17. The deceased herein died in 1982. The Law of Succession Act came into force on 1st July 1981. His estate therefore falls for distribution in accordance with the provisions of the Law of Succession Act and not African customary which had governed the area prior to 1st July 1981. The deceased died intestate, and therefore his estate should be distributed in accord with the principles enunciated in or the spirit of Part V of the Act, equal distribution amongst all the members of his household.
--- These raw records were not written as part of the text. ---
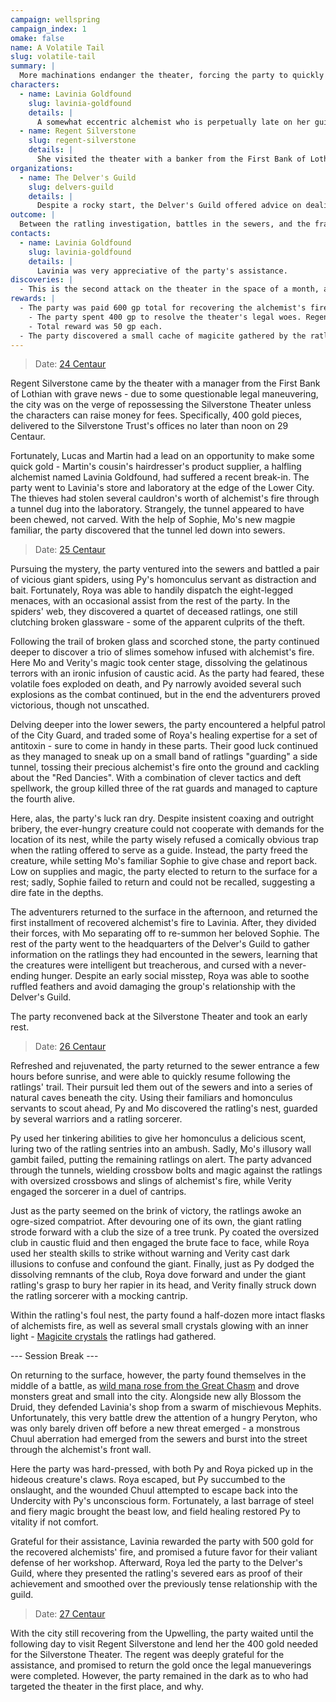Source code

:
 ```yaml
---
campaign: wellspring
campaign_index: 1
omake: false
name: A Volatile Tail
slug: volatile-tail
summary: |
  More machinations endanger the theater, forcing the party to quickly raise funds to save it. They are hired by a shady alchemist to recover a stolen batch of alchemist's fire from beneath the city. After traipsing through the sewers and battling a nest of ever-hungry ratlings, they return to the surface in triumph, only to discover themselves mid-Upwelling and fighting off a swarm of deadly beasts.
characters:
  - name: Lavinia Goldfound
    slug: lavinia-goldfound
    details: |
      A somewhat eccentric alchemist who is perpetually late on her guild dues, Lavinia hired the party to recover several cauldron's worth of stolen alchemist's fire.
  - name: Regent Silverstone
    slug: regent-silverstone
    details: |
      She visited the theater with a banker from the First Bank of Lothian, warning that if the trust could not raise 400 gold by the end of the month, the theater would be sold.
organizations:
  - name: The Delver's Guild
    slug: delvers-guild
    details: |
      Despite a rocky start, the Delver's Guild offered advice on dealing with a ratling nest, and expressed a desire that the party work with them again in the future.
outcome: |
  Between the ratling investigation, battles in the sewers, and the frantic combat of the Upwelling, the party was left with some valuable experience, not to mention a small bounty of gold and valuable magicite. All agreed the time had come to rest, tend to some personal projects, and train their skills in anticipation of the next challenge.
contacts:
  - name: Lavinia Goldfound
    slug: lavinia-goldfound
    details: |
      Lavinia was very appreciative of the party's assistance.
discoveries: |
  - This is the second attack on the theater in the space of a month, although using very different methods.
rewards: |
  - The party was paid 600 gp total for recovering the alchemist's fire.
    - The party spent 400 gp to resolve the theater's legal woes. Regent Silverstone will repay those funds at a later point.
    - Total reward was 50 gp each.
  - The party discovered a small cache of magicite gathered by the ratlings.
---
```


> Date: [24 Centaur]({{site.baseurl}}/campaigns/wellspring/adventures#spring-2258)

Regent Silverstone came by the theater with a manager from the First Bank of Lothian with grave news - due to some questionable legal maneuvering, the city was on the verge of repossessing the Silverstone Theater unless the characters can raise money for fees. Specifically, 400 gold pieces, delivered to the Silverstone Trust's offices no later than noon on 29 Centaur.

Fortunately, Lucas and Martin had a lead on an opportunity to make some quick gold - Martin's cousin's hairdresser's product supplier, a halfling alchemist named Lavinia Goldfound, had suffered a recent break-in. The party went to Lavinia's store and laboratory at the edge of the Lower City. The thieves had stolen several cauldron's worth of alchemist's fire through a tunnel dug into the laboratory. Strangely, the tunnel appeared to have been chewed, not carved. With the help of Sophie, Mo's new magpie familiar, the party discovered that the tunnel led down into sewers.

> Date: [25 Centaur]({{site.baseurl}}/campaigns/wellspring/adventures#spring-2258)

Pursuing the mystery, the party ventured into the sewers and battled a pair of vicious giant spiders, using Py's homonculus servant as distraction and bait. Fortunately, Roya was able to handily dispatch the eight-legged menaces, with an occasional assist from the rest of the party. In the spiders' web, they discovered a quartet of deceased ratlings, one still clutching broken glassware - some of the apparent culprits of the theft.

Following the trail of broken glass and scorched stone, the party continued deeper to discover a trio of slimes somehow infused with alchemist's fire. Here Mo and Verity's magic took center stage, dissolving the gelatinous terrors with an ironic infusion of caustic acid. As the party had feared, these volatile foes exploded on death, and Py narrowly avoided several such explosions as the combat continued, but in the end the adventurers proved victorious, though not unscathed.

Delving deeper into the lower sewers, the party encountered a helpful patrol of the City Guard, and traded some of Roya's healing expertise for a set of antitoxin - sure to come in handy in these parts. Their good luck continued as they managed to sneak up on a small band of ratlings "guarding" a side tunnel, tossing their precious alchemist's fire onto the ground and cackling about the "Red Dancies". With a combination of clever tactics and deft spellwork, the group killed three of the rat guards and managed to capture the fourth alive.

Here, alas, the party's luck ran dry. Despite insistent coaxing and outright bribery, the ever-hungry creature could not cooperate with demands for the location of its nest, while the party wisely refused a comically obvious trap when the ratling offered to serve as a guide. Instead, the party freed the creature, while setting Mo's familiar Sophie to give chase and report back. Low on supplies and magic, the party elected to return to the surface for a rest; sadly, Sophie failed to return and could not be recalled, suggesting a dire fate in the depths.

The adventurers returned to the surface in the afternoon, and returned the first installment of recovered alchemist's fire to Lavinia. After, they divided their forces, with Mo separating off to re-summon her beloved Sophie. The rest of the party went to the headquarters of the Delver's Guild to gather information on the ratlings they had encounted in the sewers, learning that the creatures were intelligent but treacherous, and cursed with a never-ending hunger. Despite an early social misstep, Roya was able to soothe ruffled feathers and avoid damaging the group's relationship with the Delver's Guild.

The party reconvened back at the Silverstone Theater and took an early rest.

> Date: [26 Centaur]({{site.baseurl}}/campaigns/wellspring/adventures#spring-2258)

Refreshed and rejuvenated, the party returned to the sewer entrance a few hours before sunrise, and were able to quickly resume following the ratlings' trail. Their pursuit led them out of the sewers and into a series of natural caves beneath the city. Using their familiars and homonculus servants to scout ahead, Py and Mo discovered the ratling's nest, guarded by several warriors and a ratling sorcerer.

Py used her tinkering abilities to give her homonculus a delicious scent, luring two of the ratling sentries into an ambush. Sadly, Mo's illusory wall gambit failed, putting the remaining ratlings on alert. The party advanced through the tunnels, wielding crossbow bolts and magic against the ratlings with oversized crossbows and slings of alchemist's fire, while Verity engaged the sorcerer in a duel of cantrips.

Just as the party seemed on the brink of victory, the ratlings awoke an ogre-sized compatriot. After devouring one of its own, the giant ratling strode forward with a club the size of a tree trunk. Py coated the oversized club in caustic fluid and then engaged the brute face to face, while Roya used her stealth skills to strike without warning and Verity cast dark illusions to confuse and confound the giant. Finally, just as Py dodged the dissolving remnants of the club, Roya dove forward and under the giant ratling's grasp to bury her rapier in its head, and Verity finally struck down the ratling sorcerer with a mocking cantrip.

Within the ratling's foul nest, the party found a half-dozen more intact flasks of alchemists fire, as well as several small crystals glowing with an inner light - [Magicite crystals]({{site.baseurl}}/campaigns/wellspring/setting/magic#magicite-crystals) the ratlings had gathered.

--- Session Break ---

On returning to the surface, however, the party found themselves in the middle of a battle, as [wild mana rose from the Great Chasm]({{site.baseurl}}/campaigns/wellspring/setting/geography#the-great-chasm) and drove monsters great and small into the city. Alongside new ally Blossom the Druid, they defended Lavinia's shop from a swarm of mischievous Mephits. Unfortunately, this very battle drew the attention of a hungry Peryton, who was only barely driven off before a new threat emerged - a monstrous Chuul aberration had emerged from the sewers and burst into the street through the alchemist's front wall.

Here the party was hard-pressed, with both Py and Roya picked up in the hideous creature's claws. Roya escaped, but Py succumbed to the onslaught, and the wounded Chuul attempted to escape back into the Undercity with Py's unconscious form. Fortunately, a last barrage of steel and fiery magic brought the beast low, and field healing restored Py to vitality if not comfort.

Grateful for their assistance, Lavinia rewarded the party with 500 gold for the recovered alchemists' fire, and promised a future favor for their valiant defense of her workshop. Afterward, Roya led the party to the Delver's Guild, where they presented the ratling's severed ears as proof of their achievement and smoothed over the previously tense relationship with the guild.

> Date: [27 Centaur]({{site.baseurl}}/campaigns/wellspring/adventures#spring-2258)

With the city still recovering from the Upwelling, the party waited until the following day to visit Regent Silverstone and lend her the 400 gold needed for the Silverstone Theater. The regent was deeply grateful for the assistance, and promised to return the gold once the legal manueverings were completed. However, the party remained in the dark as to who had targeted the theater in the first place, and why.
18. The protestor alleges that the family had agreed to have the estate shared out in accordance with customary law. She refers to documents that were allegedly prepared by a Chief stating that position. The provisions of the law on distribution can be overridden by the consent of the parties on distribution. In this case, it is unclear as to whether the meeting of 1993 was attended by all the members of the family of the deceased. It is clear though that not all members of the family signed the document that the protestor relies on. It cannot therefore be said that such persons were party to a consent to which they did not append their signatures. It also transpires that at the time quite a large number of the children of the deceased were minors. It is not clear whether they were at the alleged meetings. Even if they were, they could not possibly be bound by any agreement entered into at the said meeting.
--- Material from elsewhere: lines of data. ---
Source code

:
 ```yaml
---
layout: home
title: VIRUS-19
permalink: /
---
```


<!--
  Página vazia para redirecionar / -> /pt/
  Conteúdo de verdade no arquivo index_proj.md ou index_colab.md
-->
19. An issue was raised as to whether Ndeiya/Ndeiya/2443 was estate property. The applicant concedes that the said property was estate property as it was the deceased’s inheritance from his father’s estate. She does not object to the same being distributed amongst the family members. The protestor says that the said property has already been distributed to the three houses represented by the persons whose names appear in the title deed. Distribution can only be through confirmation of the grant herein. The grant has not been confirmed, so the issue of Ndeiya/Ndeiya/2443 having been distributed does not arise. The same is estate property and it shall be among the assets in respect of which I shall be making orders shortly on its distribution.
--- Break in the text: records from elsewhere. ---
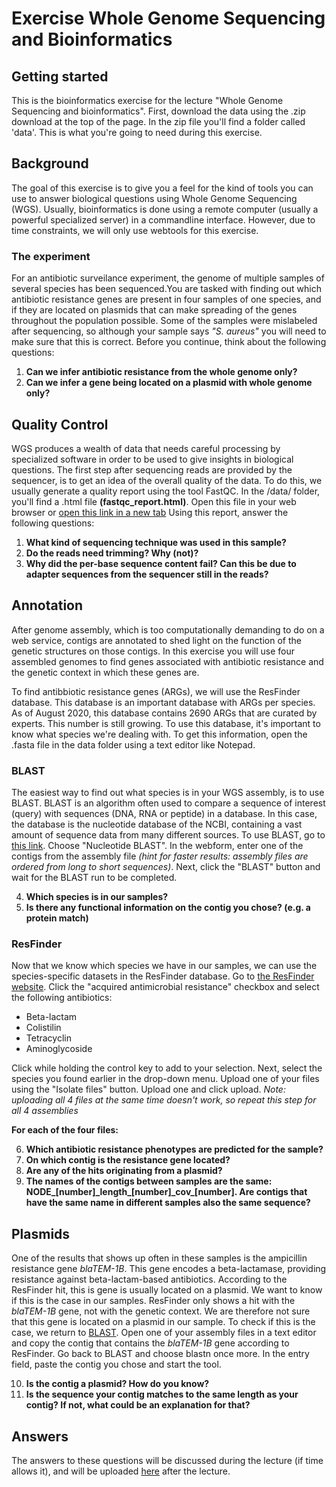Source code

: # Exercise Whole Genome Sequencing and Bioinformatics

## Getting started
This is the bioinformatics exercise for the lecture "Whole Genome Sequencing and bioinformatics". First, download the data using the .zip download at the top of the page. In the zip file you'll find a folder called 'data'. This is what you're going to need during this exercise.

## Background
The goal of this exercise is to give you a feel for the kind of tools you can use to answer biological questions using Whole Genome Sequencing (WGS). Usually, bioinformatics is done using a remote computer (usually a powerful specialized server) in a commandline interface. However, due to time constraints, we will only use webtools for this exercise.   
### The experiment
For an antibiotic surveilance experiment, the genome of multiple samples of several species has been sequenced.You are tasked with finding out which antibiotic resistance genes are present in four samples of one species, and if they are located on plasmids that can make spreading of the genes throughout the population possible. Some of the samples were mislabeled after sequencing, so although your sample says *"S. aureus"* you will need to make sure that this is correct. 
Before you continue, think about the following questions:

1. **Can we infer antibiotic resistance from the whole genome only?**
2. **Can we infer a gene being located on a plasmid with whole genome only?**

## Quality Control
WGS produces a wealth of data that needs careful processing by specialized software in order to be used to give insights in biological questions. The first step after sequencing reads are provided by the sequencer, is to get an idea of the overall quality of the data. To do this, we usually generate a quality report using the tool FastQC. In the /data/ folder, you'll find a .html file **(fastqc_report.html)**. Open this file in your web browser or [open this link in a new tab](/data/fastqc_report.html)
Using this report, answer the following questions:

1. **What kind of sequencing technique was used in this sample?**
2. **Do the reads need trimming? Why (not)?**
3. **Why did the per-base sequence content fail? Can this be due to adapter sequences from the sequencer still in the reads?**

## Annotation
After genome assembly, which is too computationally demanding to do on a web service, contigs are annotated to shed light on the function of the genetic structures on those contigs. In this exercise you will use four assembled genomes to find genes associated with antibiotic resistance and the genetic context in which these genes are.

To find antibbiotic resistance genes (ARGs), we will use the ResFinder database. This database is an important database with ARGs per species. As of August 2020, this database contains 2690 ARGs that are curated by experts. This number is still growing. 
To use this database, it's important to know what species we're dealing with. To get this information, open the .fasta file in the data folder using a text editor like Notepad.
### BLAST
The easiest way to find out what species is in your WGS assembly, is to use BLAST. BLAST is an algorithm often used to compare a sequence of interest (query) with sequences (DNA, RNA or peptide) in a database. In this case, the database is the nucleotide database of the NCBI, containing a vast amount of sequence data from many different sources. To use BLAST, go to [this link](https://blast.ncbi.nlm.nih.gov/Blast.cgi). Choose "Nucleotide BLAST". In the webform, enter one of the contigs from the assembly file *(hint for faster results: assembly files are ordered from long to short sequences)*. Next, click the "BLAST" button and wait for the BLAST run to be completed.

4. **Which species is in our samples?**
5. **Is there any functional information on the contig you chose? (e.g. a protein match)**

### ResFinder
Now that we know which species we have in our samples, we can use the species-specific datasets in the ResFinder database. Go to [the ResFinder website](https://cge.cbs.dtu.dk/services/ResFinder/). Click the "acquired antimicrobial resistance" checkbox and select the following antibiotics: 
- Beta-lactam
- Colistilin
- Tetracyclin
- Aminoglycoside

Click while holding the control key to add to your selection. Next, select the species you found earlier in the drop-down menu. Upload one of your files using the "Isolate files" button. Upload one and click upload. *Note: uploading all 4 files at the same time doesn't work, so repeat this step for all 4 assemblies*

**For each of the four files:**

6. **Which antibiotic resistance phenotypes are predicted for the sample?**
7. **On which contig is the resistance gene located?**
8. **Are any of the hits originating from a plasmid?**
9. **The names of the contigs between samples are the same: NODE_[number]\_length\_[number]\_cov\_[number]. Are contigs that have the same name in different samples also the same sequence?**

## Plasmids
One of the results that shows up often in these samples is the ampicillin resistance gene *blaTEM-1B*. This gene encodes a beta-lactamase, providing resistance against beta-lactam-based antibiotics. According to the ResFinder hit, this is gene is usually located on a plasmid. We want to know if this is the case in our samples. ResFinder only shows a hit with the *blaTEM-1B* gene, not with the genetic context. We are therefore not sure that this gene is located on a plasmid in our sample. To check if this is the case, we return to [BLAST](blast.ncbi.nlm.nih.gov/Blast.cgi). Open one of your assembly files in a text editor and copy the contig that contains the *blaTEM-1B* gene according to ResFinder. Go back to BLAST and choose blastn once more. In the entry field, paste the contig you chose and start the tool. 

10. **Is the contig a plasmid? How do you know?**
11. **Is the sequence your contig matches to the same length as your contig? If not, what could be an explanation for that?**

## Answers
The answers to these questions will be discussed during the lecture (if time allows it), and will be uploaded [here](answers.md) after the lecture.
20. On whether the applicant herein should be the sole administrator given that the deceased died a polygamist, I find that although the law allows there to be more than one administrator, there is usually no need to have many administrators where administration is generally going on smoothly. From the documents lodged herein and the testimonies that I recorded from the witnesses who gave evidence, there is nothing to suggest that the applicant has been unable to or is having difficulties administering the estate to require that additional administrators be appointed. Of course where the deceased was a polygamist, democracy would favour that the other houses be represented.

21. On the question of the Nakuru cause, it is common ground that the same was abandoned. Neither of the family members pursued it after the Public Trustee took charge of the estate upon being granted representation herein. It would be academic to pursue that cause. The best thing would be to call up the file and have it consolidated with the instant cause or to have it closed altogether to obviate the possibility of mischief.

22. In the end the orders that I shall make on the application dated 6th June 2016 are as follows –

(a) That Nyandarua/Njabini/157 and Ndeiya/Ndeiya/2443 shall be distributed to the surviving widow of the deceased, the applicant herein, and to all the children of the deceased equally;

(b) That for any child of the deceased who died after 2nd February 1982 their share shall devolve upon their estate;

(c) That the applicant is confirmed as the sole administrator of the estate;

(d) That a certificate of confirmation of grant to issue accordingly;

(e) That the Deputy Registrar shall call for the court file in Nakuru HCSC No. 468 of 1993 for the purposes of that cause either being consolidated with the instant cause or otherwise being marked as closed;

(f) That any party aggrieved by the orders made in this judgment shall have twenty-eight (28) days to lodge an appeal against the same at the Court of Appeal; and

(g) That each party shall bear their own costs.

DATED, SIGNED and DELIVERED at NAIROBI this 14TH DAY OF JUNE, 2018.